The discs that rise to the top of an A&R rep's demo pile are usually the ones submitted by respected industry contacts, which include agents, concert promoters, club bookers, and radio-station programmers. Novik prefers to hear from one of these professionals instead of the band members. He suggests building a career to the point at which the demand is so high that retailers must stock the record and radio stations have no choice but to play it.

"Kick butt locally and you have a better chance of kicking butt nationally, or even internationally," Arista's Pete Ganbarg says. "If you can prove in your own backyard that you have what it takes to succeed, then all the major label has to do is come in and do some polishing." This strategy might be easier in a smaller town than in an industry hotbed such as Manhattan or Los Angeles, because an artist can be the proverbial big fish in a small pond.

Ganbarg recently signed Shannon Curfman, a 14-year-old whose bluesy style has been compared to that of Bonnie Raitt and Melissa Etheridge. Curfman's self-released recording, Loud Guitars, Big Suspicions, was selling about 500 copies a week in her hometown of Minneapolis when she was signed. "If it's blowing up, we'll find out," Ganbarg says. "I would rather artists go out and start a buzz and I call them, instead of them calling me."

Live performance is still a crucial component in getting signed in rock or alternative music, but not necessarily in the urban or pop genres. In fact, most A&R people admit that they see bands in the clubs only when necessary, usually when they're already interested in an act.

The Internet has blossomed into another tool for A&R people, so developing a Web site can serve as an important step toward getting signed, as is getting your music on other music-related sites. Most industry insiders surf the Net in search of new talent. Michael Caplan of Sony/Epic/550 regularly searches cyberspace for MP3 files, and he actually signed moe. after seeing 500 kids in a chat room discussing the band.

Musicians will sometimes go to extreme and occasionally frightening lengths to get their music heard. Demos arrive at record companies with huge packages of bows, balloons, flowers, candy, T-shirts, and even women's panties. Some A&R men admit that they listen to the packages that include photos of naked women, particularly if the women are part of the group.

One manager went one step further, sending strippers to Andy Karp's Lava/Atlantic office as a special bonus incentive. "I sort of felt guilty not listening to it, and I was really uncomfortable with the fact that the strippers were here.
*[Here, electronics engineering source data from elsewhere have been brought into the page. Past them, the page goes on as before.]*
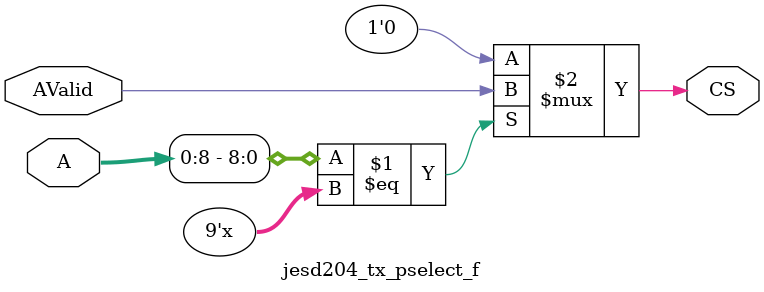
<source format=v>
`timescale 1 ps/1 ps

module jesd204_tx_pselect_f ( A, AValid, CS) ;

parameter C_AB  = 9;
parameter C_AW  = 32;
parameter [0:C_AW - 1] C_BAR =  'bz;
parameter C_FAMILY  = "nofamily";
input[0:C_AW-1] A; 
input AValid; 
output CS; 
wire CS;
parameter [0:C_AB-1]BAR = C_BAR[0:C_AB-1];

//----------------------------------------------------------------------------
// Build a behavioral decoder
//----------------------------------------------------------------------------
generate
if (C_AB > 0) begin : XST_WA
assign CS = (A[0:C_AB - 1] == BAR[0:C_AB - 1]) ? AValid : 1'b0 ;
end
endgenerate

generate
if (C_AB == 0) begin : PASS_ON_GEN
assign CS = AValid ;
end
endgenerate
endmodule

</source>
The guy went to the expense of sending them, so the least I could do was listen to his tape. It definitely got my attention," he says. But the ploy failed. The music received a big thumbs-down.

An unusual promotional video recently arrived at Maverick Records. It featured a husband and wife singing a song while having sex. "They were both, unfortunately, kind of scary, so that didn't work for me," says Michael Taylor, Maverick's New York A&R rep.

Sometimes the delusional even get violent. Nile Rodgers once had a gun pulled on him at a music-industry seminar. "I've had to call private detectives and the FBI more than a few times," Rodgers says.

The bottom of the barrel, the place an artist least wants to wind up, is the dreaded Wall of Shame. Some of the photos that arrive at record companies immediately sink to the bottom of the heap. Bulletin boards and walls behind doors display the worst of the worst, which range from inappropriate and freakish to the downright bizarre and surreal. What could the devil worshiper possibly have been thinking when he sent his naked picture to a major record label?

Because their jobs force them to listen to some pretty horrible music, some A&R people gleefully share their amusing - and sometimes horrifying - finds with their peers and visitors.

So before you act on your bright idea for grabbing the attention of that A&R person, remember the Wall of Shame - lest you join the legion of rejects.